Nu er geen strafvorderlijk belang bestaat bij het voortduren van het beslag en de rechtbank niet is gebleken dat een ander dan klager redelijkerwijs als rechthebbende van de Opel is aan te merken, zal de rechtbank het klaagschrift tegen het artikel 94 Sv-beslag gegrond verklaren en de teruggave van de Opel aan klager gelasten.

3.De beslissing

De rechtbank:
- verklaart het klaagschrift gegrond en gelast de teruggave van de Opel Corsa met [kenteken] aan klager.
Deze beslissing is genomen door mr J.C.A.M. Los, rechter, in tegenwoordigheid van mr. S.H.M.R. Chevalier-Verbunt, griffier, en in het openbaar uitgesproken op 23 april 2025.

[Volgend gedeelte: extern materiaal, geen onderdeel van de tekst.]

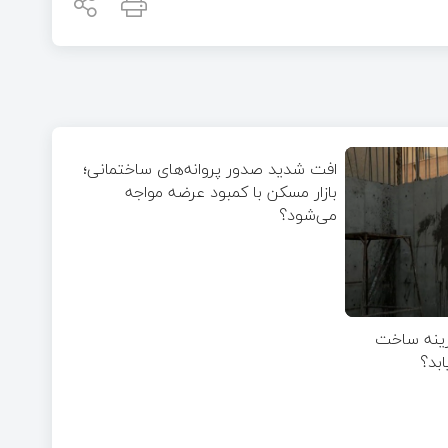
افت شدید صدور پروانه‌های ساختمانی؛
بازار مسکن با کمبود عرضه مواجه
می‌شود؟
هزینه ساخت
بد؟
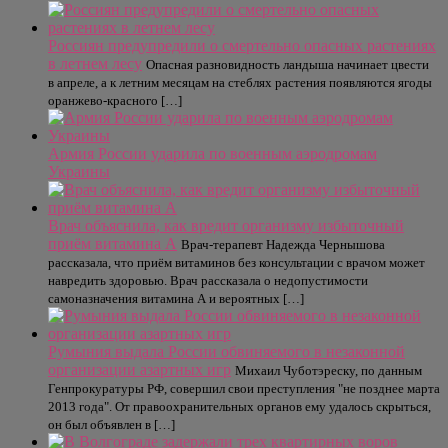
Россиян предупредили о смертельно опасных растениях
в летнем лесу
Опасная разновидность ландыша начинает цвести
в апреле, а к летним месяцам на стеблях растения появляются ягоды
оранжево-красного […]
Армия России ударила по военным аэродромам
Украины
Врач объяснила, как вредит организму избыточный
приём витамина А
Врач-терапевт Надежда Чернышова
рассказала, что приём витаминов без консультации с врачом может
навредить здоровью. Врач рассказала о недопустимости
самоназначения витамина А и вероятных […]
Румыния выдала России обвиняемого в незаконной
организации азартных игр
Михаил Чуботэреску, по данным
Генпрокуратуры РФ, совершил свои преступления "не позднее марта
2013 года". От правоохранительных органов ему удалось скрыться,
он был объявлен в […]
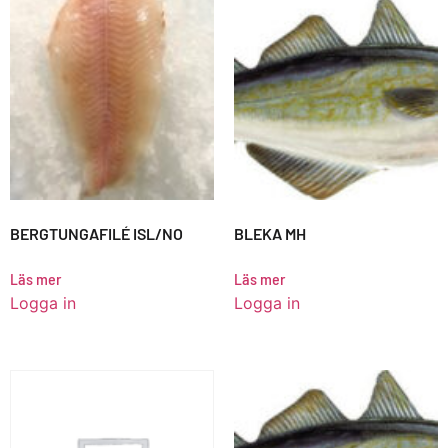
BERGTUNGAFILÉ ISL/NO
BLEKA MH
Läs mer
Läs mer
Logga in
Logga in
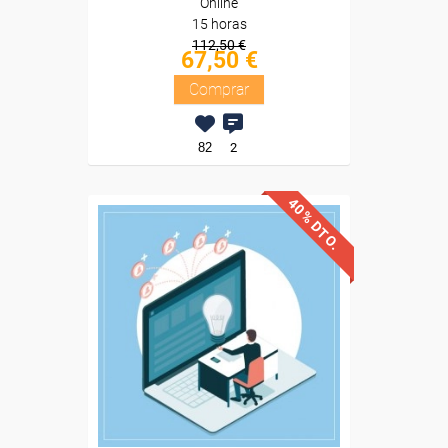
Online
15 horas
112,50 €
67,50 €
Comprar
82
2
40% DTO.
Descuentos especiales
Sin requisitos de acceso
Diploma
Compra segura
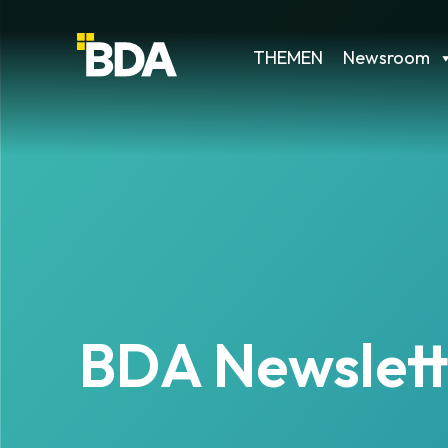
THEMEN
Newsroom
BDA Newslett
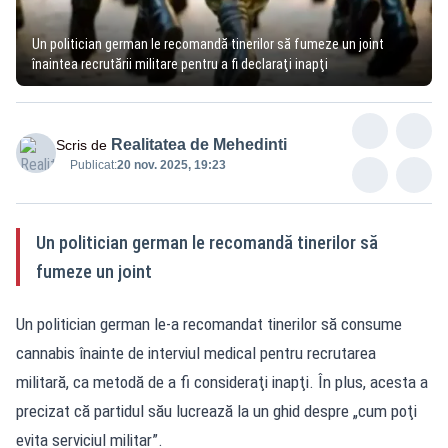
Un politician german le recomandă tinerilor să fumeze un joint
înaintea recrutării militare pentru a fi declaraţi inapţi
Realitatea de Mehedinti
Scris de
Publicat:
20 nov. 2025, 19:23
Un politician german le recomandă tinerilor să
fumeze un joint
Un politician german le-a recomandat tinerilor să consume
cannabis înainte de interviul medical pentru recrutarea
militară, ca metodă de a fi consideraţi inapţi. În plus, acesta a
precizat că partidul său lucrează la un ghid despre „cum poţi
evita serviciul militar”.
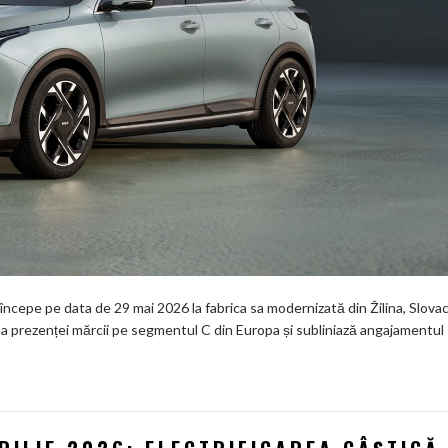
începe pe data de 29 mai 2026 la fabrica sa modernizată din Žilina, Slovac
 prezenței mărcii pe segmentul C din Europa și subliniază angajamentul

De griffier is niet in de gelegenheid deze beslissing mede te ondertekenen.
INFORMATIE RECHTSMIDDEL
Tegen deze beslissing kan door het Openbaar Ministerie binnen veertien dagen na dagtekening van deze beslissing en door de klager binnen veertien dagen na de betekening van deze beslissing
beroep in cassatieworden ingesteld bij de Hoge Raad der Nederlanden te 's-Gravenhage (artikel 552d lid 2 Wetboek van Strafvordering).